We were called the LANarchists.
When you play games or go online, you are identified by a handle, a name.
Pay attention to the handle-less Joey in the movie Hackers. You’re nothing without a handle!
I had used several handles in my doings previous to Landor.
At one point my friend Andrew lived with me.
My name was also Andrew.
One bright day in the middle of the night, Andrew was leaning back in his chair looking through the dictionary. He opened to a page and became Ardor.
AssNeck would come over and call us Andor and Ardor. I can see him walking down the hall towards our room and saying our names.
I must have liked it because at some point noticed I could put an L in front of it and
became LANdor, a LANarchist.
So all my friends called me Landor.
When I moved to Savannah, GA, I told people my name was Landor.
The only people who called me Andrew were my girlfriend, who thought it was silly, and her friends.
In Charleston, SC, when I started working at Alliance Software, my username got set up relative to Andrew, so the Boss Man had a hard time remembering what to call me and said he wasn’t going to try. But every once in a while he’d call me Landor.
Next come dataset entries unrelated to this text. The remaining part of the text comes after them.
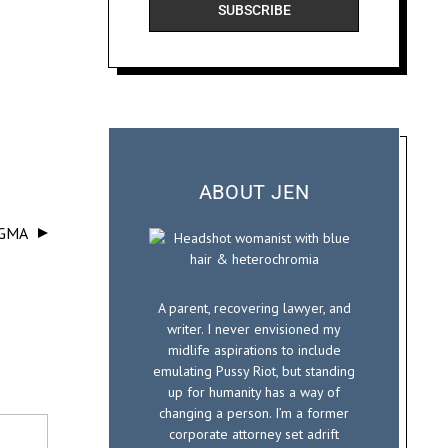
SUBSCRIBE
a
i
l
ABOUT JEN
IGMA
A parent, recovering lawyer, and
writer. I never envisioned my
midlife aspirations to include
emulating Pussy Riot, but standing
up for humanity has a way of
changing a person. I’m a former
corporate attorney set adrift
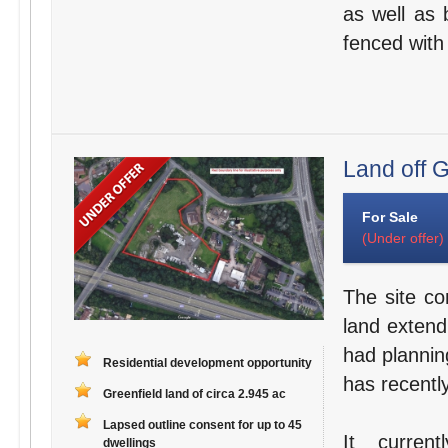
as well as b
fenced with
Land off G
For Sale
(Under offer)
The site co
land extend
had planning
Residential development opportunity
has recentl
Greenfield land of circa 2.945 ac
Lapsed outline consent for up to 45
It curren
dwellings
Around this time I came to think about this name situation, and I realized this name means something. Upon hearing the name, people are amazed. Everyone had a different interpretation, usually mystical in nature if it wasn’t Lando Calrissian.
I realized I am mystical in nature. I seek after these things. I inspire these things in others.
At the same time, I was formally introduced to feminism, which establishes language for much that is important to me.
Andrew means “Bold, Manly.”
While I am currently resonating at a masculine frequency and exhibiting masculine qualities, I’ve never really felt supremely manly or whatever that seems to be. I do not conform to or identify with the gender binary.
After working with him for 1.5 years, Alliance Boss Man, who had also chosen his name, told me that if I wanted him to call me Landor, then I’d have to get serious about it: if my mom would call me Landor, then he would too. It was about a month before I was going to a family reunion to see people I hadn’t seen for ~6-8 years.
At that family reunion, I shared with my family the Story of Landor, much as I am here now. They still struggle with 20 years of Andrew-calling, but they now mostly call me Landor.
My sister just sent out an updated family contact list in preparation for this year’s family reunion, and I am listed as Landor.
So, we start at Andrew, bring in the Andor inspired by friendship and love, LAN for its interconnectedness, and we arrive at a name free of enforced polarity, infused with the magic of the eternal somethingorother.